:: Records for processing ::
* * * * * * *
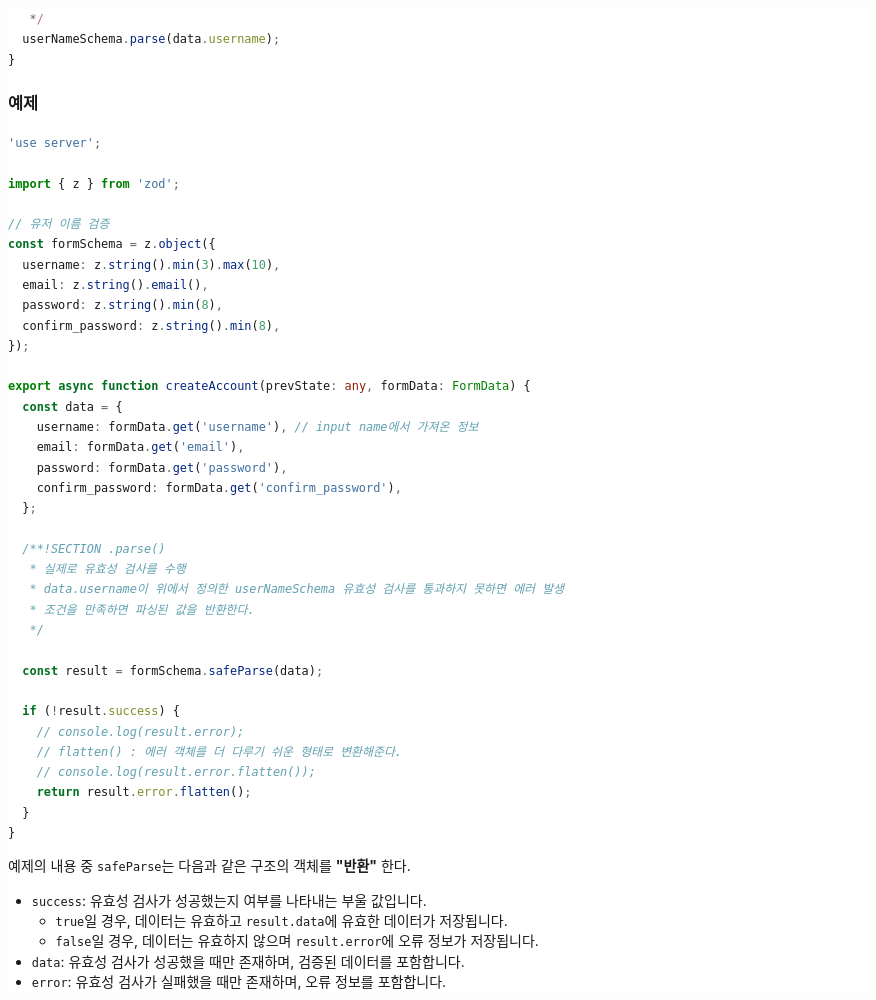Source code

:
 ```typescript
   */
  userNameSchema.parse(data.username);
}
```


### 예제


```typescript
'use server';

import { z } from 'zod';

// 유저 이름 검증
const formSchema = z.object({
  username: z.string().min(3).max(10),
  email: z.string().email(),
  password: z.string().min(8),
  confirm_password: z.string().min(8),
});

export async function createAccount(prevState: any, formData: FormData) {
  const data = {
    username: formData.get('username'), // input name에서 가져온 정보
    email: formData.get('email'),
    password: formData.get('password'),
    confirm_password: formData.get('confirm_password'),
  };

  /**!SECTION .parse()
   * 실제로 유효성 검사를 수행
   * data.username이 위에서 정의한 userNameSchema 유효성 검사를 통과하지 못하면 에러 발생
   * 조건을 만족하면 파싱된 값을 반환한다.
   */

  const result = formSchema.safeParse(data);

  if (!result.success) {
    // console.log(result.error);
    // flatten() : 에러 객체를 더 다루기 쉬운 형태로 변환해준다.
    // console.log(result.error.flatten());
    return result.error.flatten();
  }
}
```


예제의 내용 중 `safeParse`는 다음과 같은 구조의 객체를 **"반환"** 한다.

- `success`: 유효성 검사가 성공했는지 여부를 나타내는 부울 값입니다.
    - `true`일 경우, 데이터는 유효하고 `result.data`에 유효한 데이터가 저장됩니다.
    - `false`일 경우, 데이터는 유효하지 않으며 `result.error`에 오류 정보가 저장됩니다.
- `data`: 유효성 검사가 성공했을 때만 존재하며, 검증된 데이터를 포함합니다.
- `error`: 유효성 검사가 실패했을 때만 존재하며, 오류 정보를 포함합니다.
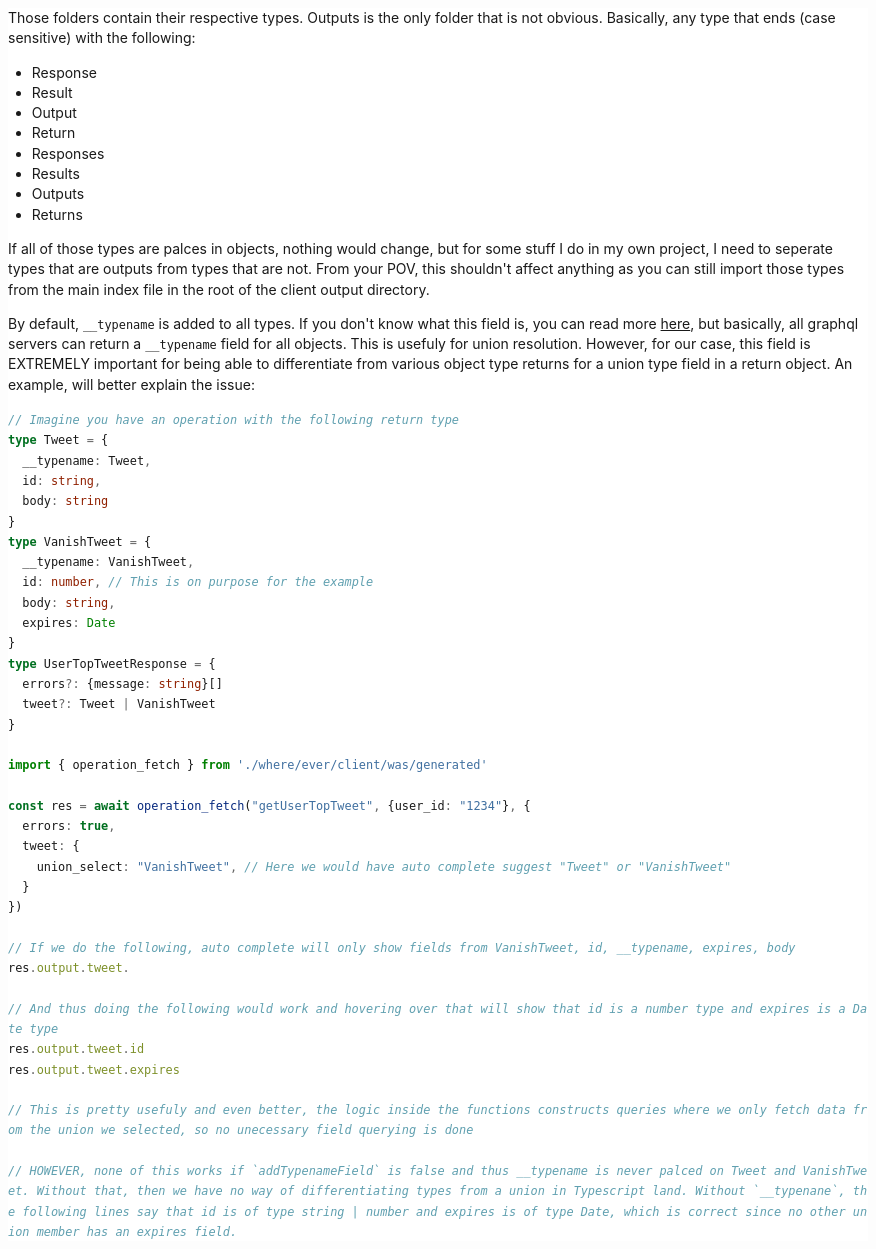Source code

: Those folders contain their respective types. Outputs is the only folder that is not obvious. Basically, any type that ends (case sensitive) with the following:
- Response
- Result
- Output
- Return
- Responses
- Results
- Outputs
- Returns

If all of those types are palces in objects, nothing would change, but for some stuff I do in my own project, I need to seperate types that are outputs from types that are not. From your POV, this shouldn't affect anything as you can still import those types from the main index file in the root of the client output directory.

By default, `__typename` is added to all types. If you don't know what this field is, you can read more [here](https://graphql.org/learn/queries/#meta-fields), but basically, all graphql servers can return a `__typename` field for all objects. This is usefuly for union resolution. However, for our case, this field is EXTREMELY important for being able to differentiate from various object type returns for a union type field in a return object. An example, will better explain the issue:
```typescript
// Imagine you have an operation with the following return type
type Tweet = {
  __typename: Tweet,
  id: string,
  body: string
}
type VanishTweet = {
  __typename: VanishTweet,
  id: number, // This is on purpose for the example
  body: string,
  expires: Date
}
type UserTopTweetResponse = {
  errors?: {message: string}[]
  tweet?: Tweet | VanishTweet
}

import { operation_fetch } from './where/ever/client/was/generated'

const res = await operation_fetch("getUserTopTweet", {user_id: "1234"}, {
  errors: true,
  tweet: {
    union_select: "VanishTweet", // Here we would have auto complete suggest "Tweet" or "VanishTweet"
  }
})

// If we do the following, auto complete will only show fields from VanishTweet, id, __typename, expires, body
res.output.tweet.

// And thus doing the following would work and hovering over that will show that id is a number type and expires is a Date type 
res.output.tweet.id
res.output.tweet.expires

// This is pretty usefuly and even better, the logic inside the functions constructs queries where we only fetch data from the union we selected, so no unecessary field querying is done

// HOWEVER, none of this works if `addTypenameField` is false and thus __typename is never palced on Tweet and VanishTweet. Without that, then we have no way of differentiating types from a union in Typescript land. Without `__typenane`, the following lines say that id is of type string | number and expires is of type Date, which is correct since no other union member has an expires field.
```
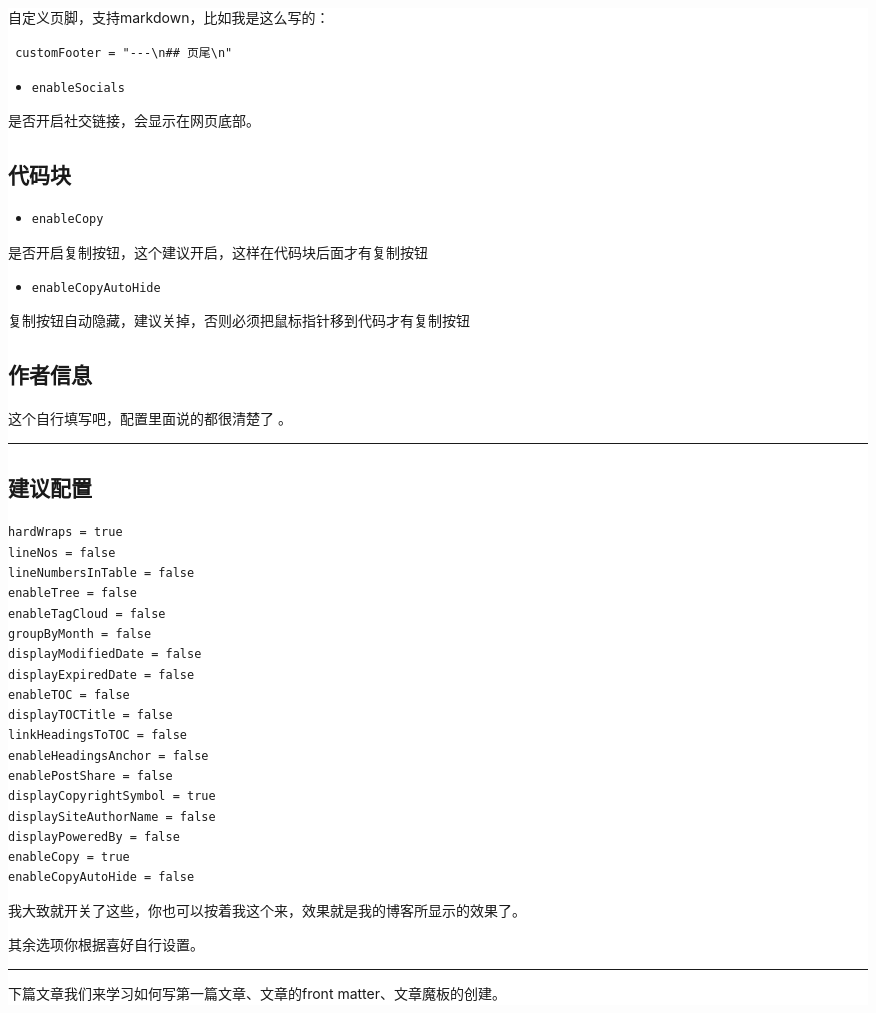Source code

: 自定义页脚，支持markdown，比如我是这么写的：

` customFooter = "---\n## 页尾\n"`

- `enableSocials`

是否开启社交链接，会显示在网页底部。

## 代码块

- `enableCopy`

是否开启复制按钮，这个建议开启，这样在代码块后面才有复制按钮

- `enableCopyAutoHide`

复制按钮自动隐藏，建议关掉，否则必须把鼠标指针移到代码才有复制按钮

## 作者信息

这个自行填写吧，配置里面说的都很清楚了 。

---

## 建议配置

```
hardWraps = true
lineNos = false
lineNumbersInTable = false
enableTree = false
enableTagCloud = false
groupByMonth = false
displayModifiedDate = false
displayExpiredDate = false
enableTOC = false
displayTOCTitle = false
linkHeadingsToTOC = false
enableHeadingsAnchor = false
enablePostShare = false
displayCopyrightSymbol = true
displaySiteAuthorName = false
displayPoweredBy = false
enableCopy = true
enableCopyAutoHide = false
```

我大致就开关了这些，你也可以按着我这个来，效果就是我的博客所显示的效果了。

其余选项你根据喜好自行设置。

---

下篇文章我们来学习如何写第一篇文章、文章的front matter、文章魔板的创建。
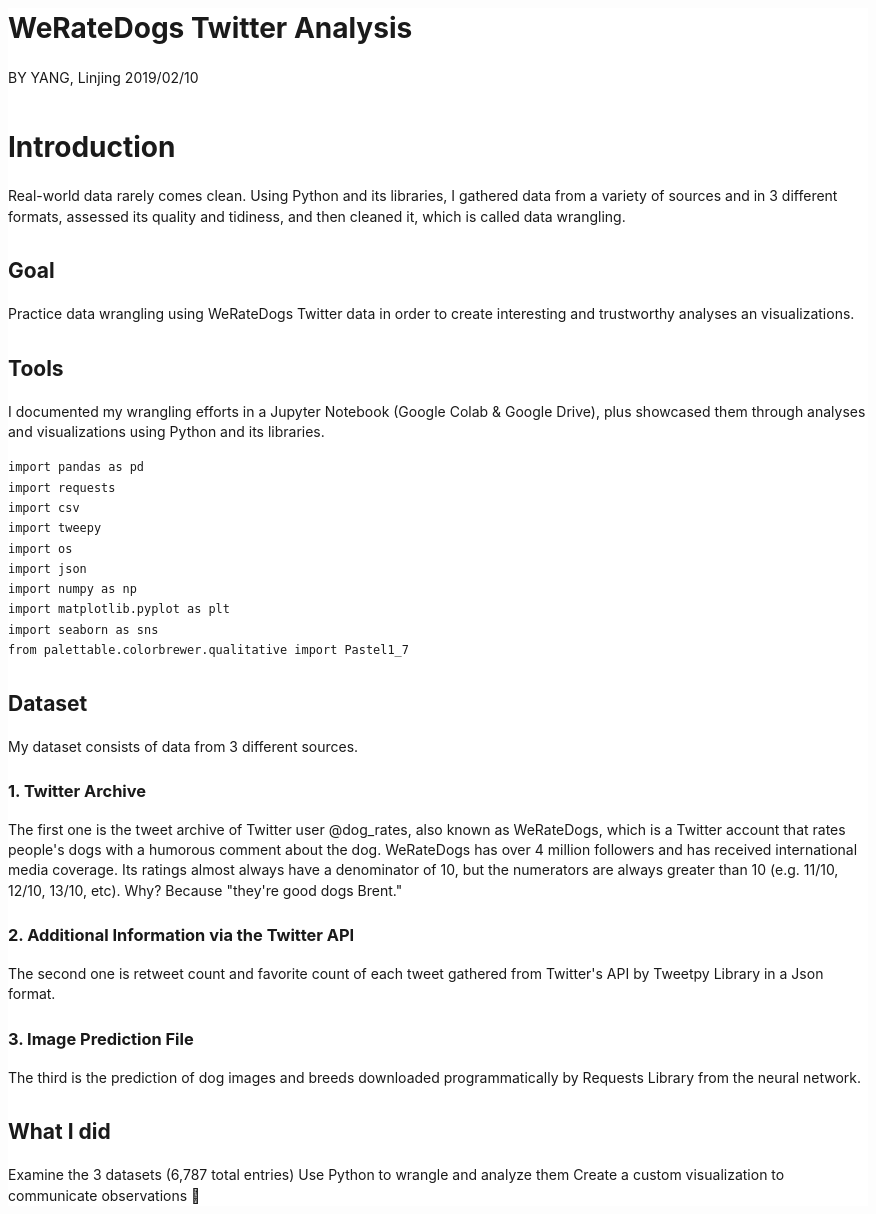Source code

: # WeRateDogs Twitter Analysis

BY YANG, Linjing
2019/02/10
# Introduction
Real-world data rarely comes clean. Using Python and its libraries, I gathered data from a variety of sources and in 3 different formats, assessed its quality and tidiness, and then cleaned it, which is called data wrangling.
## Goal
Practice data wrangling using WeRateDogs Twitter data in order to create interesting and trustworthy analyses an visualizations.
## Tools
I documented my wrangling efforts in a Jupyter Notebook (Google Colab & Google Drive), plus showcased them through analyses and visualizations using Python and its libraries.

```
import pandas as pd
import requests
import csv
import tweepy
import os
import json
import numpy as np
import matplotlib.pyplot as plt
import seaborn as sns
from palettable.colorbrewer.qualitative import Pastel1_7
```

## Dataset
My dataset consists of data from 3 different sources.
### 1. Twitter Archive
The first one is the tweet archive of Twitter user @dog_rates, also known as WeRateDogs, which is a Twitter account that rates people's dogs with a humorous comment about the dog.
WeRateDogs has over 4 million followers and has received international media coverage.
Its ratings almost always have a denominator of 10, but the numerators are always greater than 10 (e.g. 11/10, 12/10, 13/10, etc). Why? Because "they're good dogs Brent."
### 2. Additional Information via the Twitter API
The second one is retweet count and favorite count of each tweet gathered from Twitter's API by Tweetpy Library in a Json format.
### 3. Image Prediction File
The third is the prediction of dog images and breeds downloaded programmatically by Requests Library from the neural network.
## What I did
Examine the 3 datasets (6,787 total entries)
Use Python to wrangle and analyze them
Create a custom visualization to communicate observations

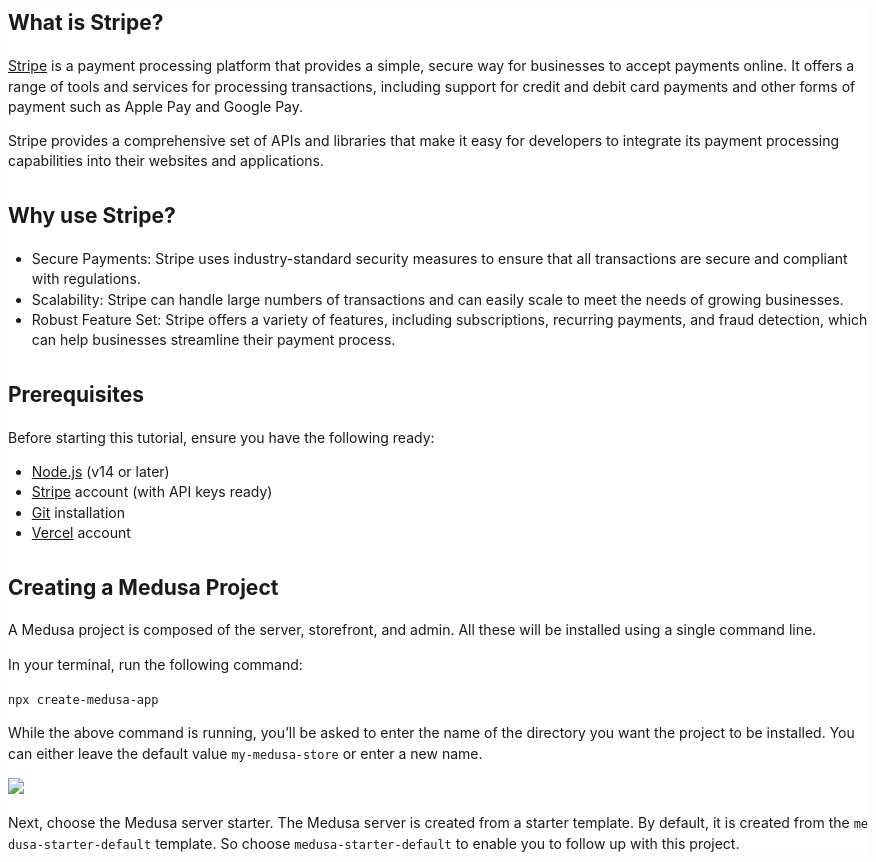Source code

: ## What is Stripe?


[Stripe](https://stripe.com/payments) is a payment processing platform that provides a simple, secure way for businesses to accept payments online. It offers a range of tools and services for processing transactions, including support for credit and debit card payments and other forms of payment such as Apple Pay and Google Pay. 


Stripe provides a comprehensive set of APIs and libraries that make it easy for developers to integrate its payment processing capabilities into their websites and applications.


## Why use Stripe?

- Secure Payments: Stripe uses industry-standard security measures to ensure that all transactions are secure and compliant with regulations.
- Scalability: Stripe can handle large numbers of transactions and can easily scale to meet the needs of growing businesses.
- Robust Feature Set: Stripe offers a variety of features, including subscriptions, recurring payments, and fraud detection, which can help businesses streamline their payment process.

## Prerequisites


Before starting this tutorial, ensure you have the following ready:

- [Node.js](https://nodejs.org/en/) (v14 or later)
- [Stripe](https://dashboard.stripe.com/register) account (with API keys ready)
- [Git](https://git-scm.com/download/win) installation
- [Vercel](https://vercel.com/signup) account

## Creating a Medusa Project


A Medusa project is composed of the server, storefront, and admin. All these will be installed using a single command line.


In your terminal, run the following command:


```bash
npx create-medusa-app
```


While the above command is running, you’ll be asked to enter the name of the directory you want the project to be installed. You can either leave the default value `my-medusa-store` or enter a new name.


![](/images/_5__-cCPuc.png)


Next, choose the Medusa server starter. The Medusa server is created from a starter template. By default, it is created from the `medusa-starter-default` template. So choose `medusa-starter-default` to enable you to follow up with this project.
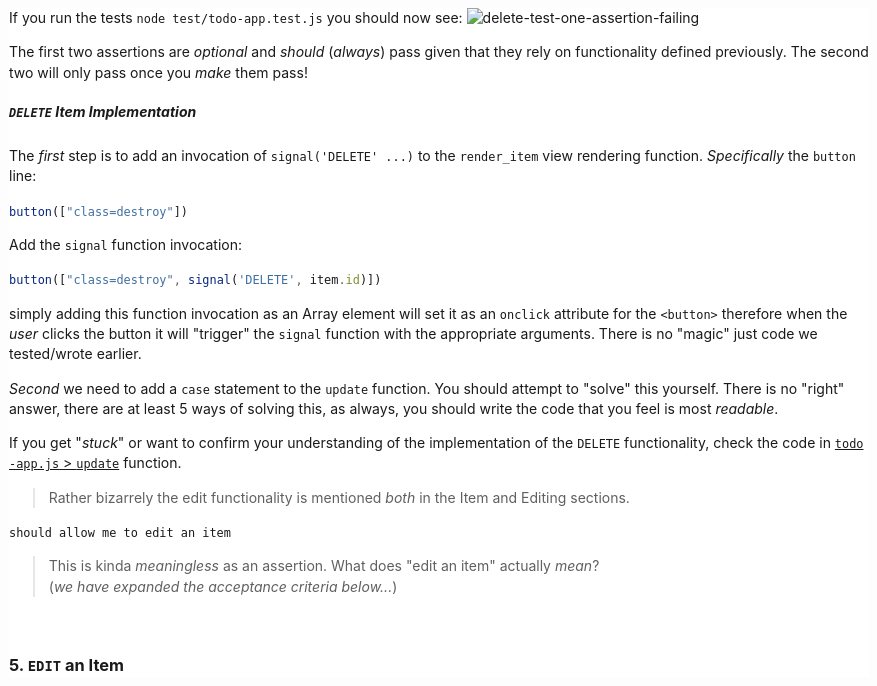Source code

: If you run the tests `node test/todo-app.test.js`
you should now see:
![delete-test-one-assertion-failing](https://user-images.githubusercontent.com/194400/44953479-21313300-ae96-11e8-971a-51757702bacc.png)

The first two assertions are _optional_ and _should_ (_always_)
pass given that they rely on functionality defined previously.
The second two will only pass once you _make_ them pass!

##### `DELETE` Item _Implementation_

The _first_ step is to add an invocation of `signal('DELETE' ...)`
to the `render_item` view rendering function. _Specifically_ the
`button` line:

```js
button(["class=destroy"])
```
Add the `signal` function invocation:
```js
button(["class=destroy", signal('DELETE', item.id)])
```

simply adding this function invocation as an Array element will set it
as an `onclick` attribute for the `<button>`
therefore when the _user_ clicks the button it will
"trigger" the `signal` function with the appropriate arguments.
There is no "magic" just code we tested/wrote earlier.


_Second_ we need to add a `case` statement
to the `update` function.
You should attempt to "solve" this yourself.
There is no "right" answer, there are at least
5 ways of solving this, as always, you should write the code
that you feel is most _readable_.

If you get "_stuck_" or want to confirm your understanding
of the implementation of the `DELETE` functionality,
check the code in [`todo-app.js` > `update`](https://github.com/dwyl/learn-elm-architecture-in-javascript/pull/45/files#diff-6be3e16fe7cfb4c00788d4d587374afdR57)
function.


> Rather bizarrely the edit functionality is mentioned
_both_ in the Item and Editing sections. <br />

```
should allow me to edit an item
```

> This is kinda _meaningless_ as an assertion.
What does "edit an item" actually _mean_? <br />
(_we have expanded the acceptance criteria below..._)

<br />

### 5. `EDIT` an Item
* * * * * * *
:: Goal of the exercise ::
Check each line above for "default" and state how many match, answering with only the number.

:: Your response ::
3